La alternativa emergente son las passkeys, que utilizan criptografía de clave pública para autenticar a los usuarios sin necesidad de recordar una contraseña. Este método se basa en el uso de biometría, como huellas dactilares o reconocimiento facial, o en un PIN seguro almacenado en el dispositivo del usuario. Así, en lugar de ingresar una contraseña en un sitio web, es el dispositivo el que valida la identidad del usuario, dificultando la posibilidad de falsificación.
Adopción de las passkeys en el mundo digital
Se estima que más de 15,000 millones de cuentas online permiten iniciar sesión mediante passkeys. Empresas tecnológicas de renombre, como Amazon y Google, ya han comenzado a implementar este nuevo estándar. Incluso gobiernos, como el de Alemania, están impulsando propuestas para reemplazar contraseñas por passkeys en determinados servicios públicos, apoyando la transición con guías específicas.
Razones de la transición lenta hacia passkeys
A pesar de las ventajas evidentes, el cambio hacia las passkeys no se ha consolidado de inmediato. La razón se encuentra en dos factores clave: aspectos tecnológicos y la falta de conocimiento entre los usuarios. Aunque el soporte para passkeys en sistemas operativos y navegadores ha aumentado, no todas las plataformas web las admiten todavía. Además, los desarrolladores necesitan actualizar sus herramientas de gestión de identidad existentes, un proceso que requiere tiempo y recursos.
Por otro lado, una parte importante de la población desconoce el funcionamiento de las passkeys, lo que se traduce en hábitos de seguridad inadecuados.

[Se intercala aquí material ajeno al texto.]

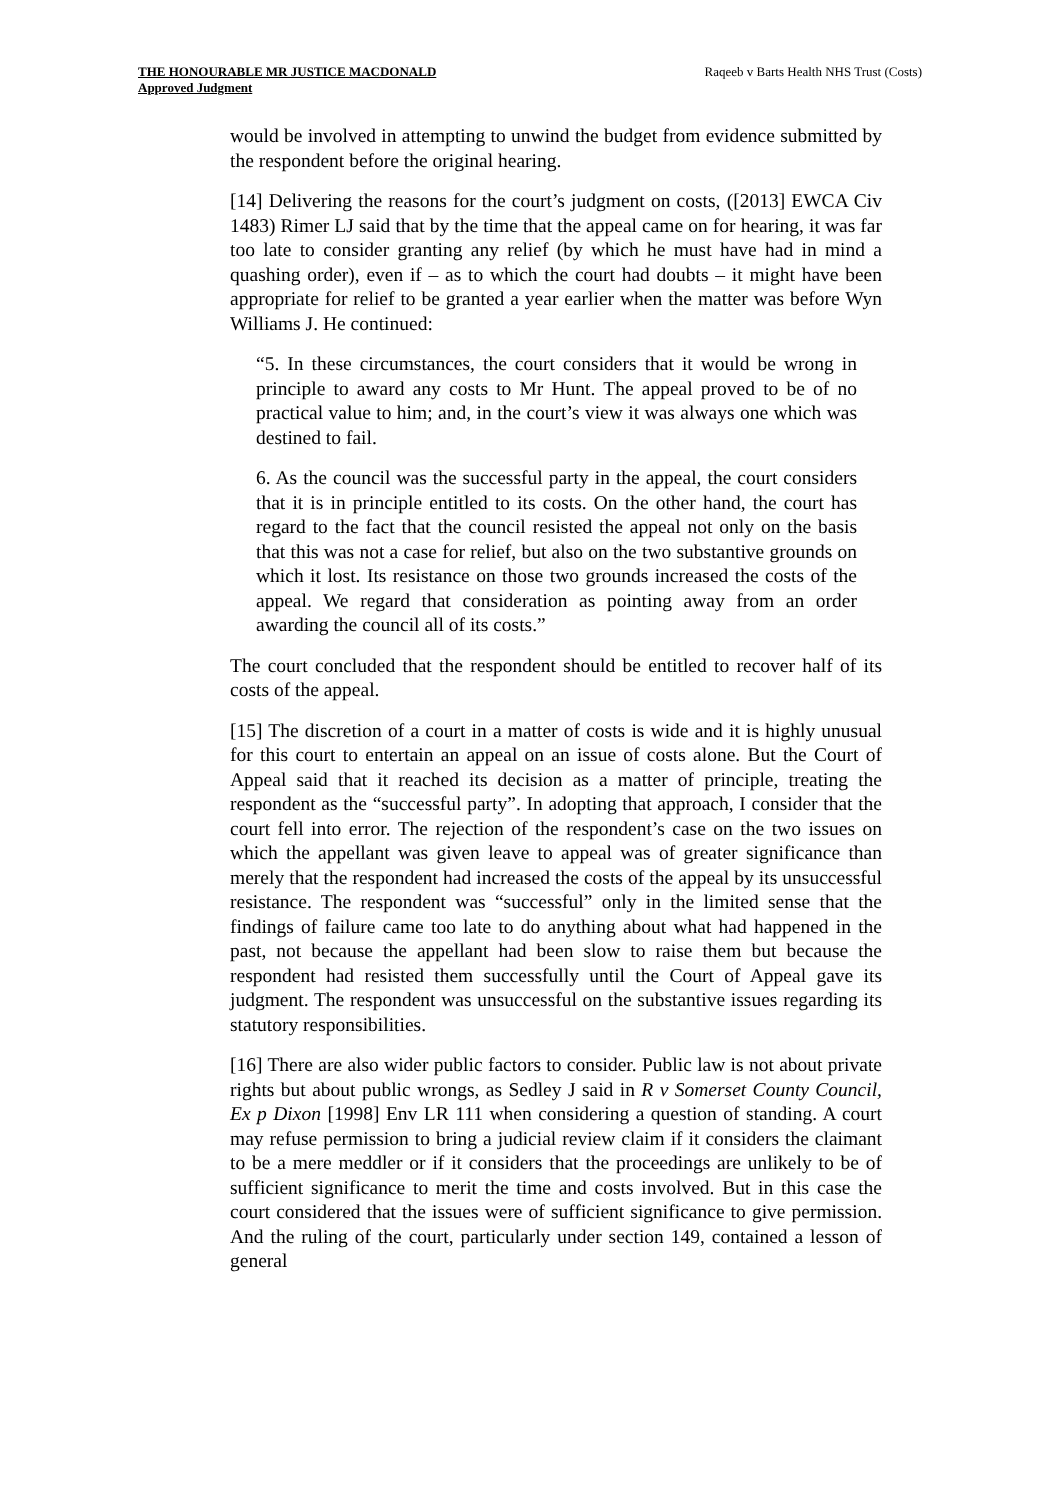THE HONOURABLE MR JUSTICE MACDONALD
Approved Judgment
Raqeeb v Barts Health NHS Trust (Costs)
would be involved in attempting to unwind the budget from evidence submitted by the respondent before the original hearing.
[14] Delivering the reasons for the court’s judgment on costs, ([2013] EWCA Civ 1483) Rimer LJ said that by the time that the appeal came on for hearing, it was far too late to consider granting any relief (by which he must have had in mind a quashing order), even if – as to which the court had doubts – it might have been appropriate for relief to be granted a year earlier when the matter was before Wyn Williams J. He continued:
“5. In these circumstances, the court considers that it would be wrong in principle to award any costs to Mr Hunt. The appeal proved to be of no practical value to him; and, in the court’s view it was always one which was destined to fail.
6. As the council was the successful party in the appeal, the court considers that it is in principle entitled to its costs. On the other hand, the court has regard to the fact that the council resisted the appeal not only on the basis that this was not a case for relief, but also on the two substantive grounds on which it lost. Its resistance on those two grounds increased the costs of the appeal. We regard that consideration as pointing away from an order awarding the council all of its costs.”
The court concluded that the respondent should be entitled to recover half of its costs of the appeal.
[15] The discretion of a court in a matter of costs is wide and it is highly unusual for this court to entertain an appeal on an issue of costs alone. But the Court of Appeal said that it reached its decision as a matter of principle, treating the respondent as the “successful party”. In adopting that approach, I consider that the court fell into error. The rejection of the respondent’s case on the two issues on which the appellant was given leave to appeal was of greater significance than merely that the respondent had increased the costs of the appeal by its unsuccessful resistance. The respondent was “successful” only in the limited sense that the findings of failure came too late to do anything about what had happened in the past, not because the appellant had been slow to raise them but because the respondent had resisted them successfully until the Court of Appeal gave its judgment. The respondent was unsuccessful on the substantive issues regarding its statutory responsibilities.
[16] There are also wider public factors to consider. Public law is not about private rights but about public wrongs, as Sedley J said in R v Somerset County Council, Ex p Dixon [1998] Env LR 111 when considering a question of standing. A court may refuse permission to bring a judicial review claim if it considers the claimant to be a mere meddler or if it considers that the proceedings are unlikely to be of sufficient significance to merit the time and costs involved. But in this case the court considered that the issues were of sufficient significance to give permission. And the ruling of the court, particularly under section 149, contained a lesson of general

Muchos usuarios continúan confiando en métodos vulnerables, como el envío de SMS, o siguen usando contraseñas tradicionales a pesar de los riesgos asociados.
¿Estamos listos para el cambio?
La respuesta es afirmativa, aunque con matices. Las tecnologías basadas en passkeys y en autentificación sin contraseñas han avanzado mucho y están siendo adoptadas por grandes plataformas. Sin embargo, la completa transición dependerá de la infraestructura que se encuentre disponible y, sobre todo, de la confianza de los usuarios en estos nuevos métodos. Asimismo, es fundamental considerar que los sistemas sin contraseña presentan nuevos retos en cuanto a seguridad y privacidad, asuntos que deben manejarse con cautela para garantizar que este cambio sea beneficioso para todos.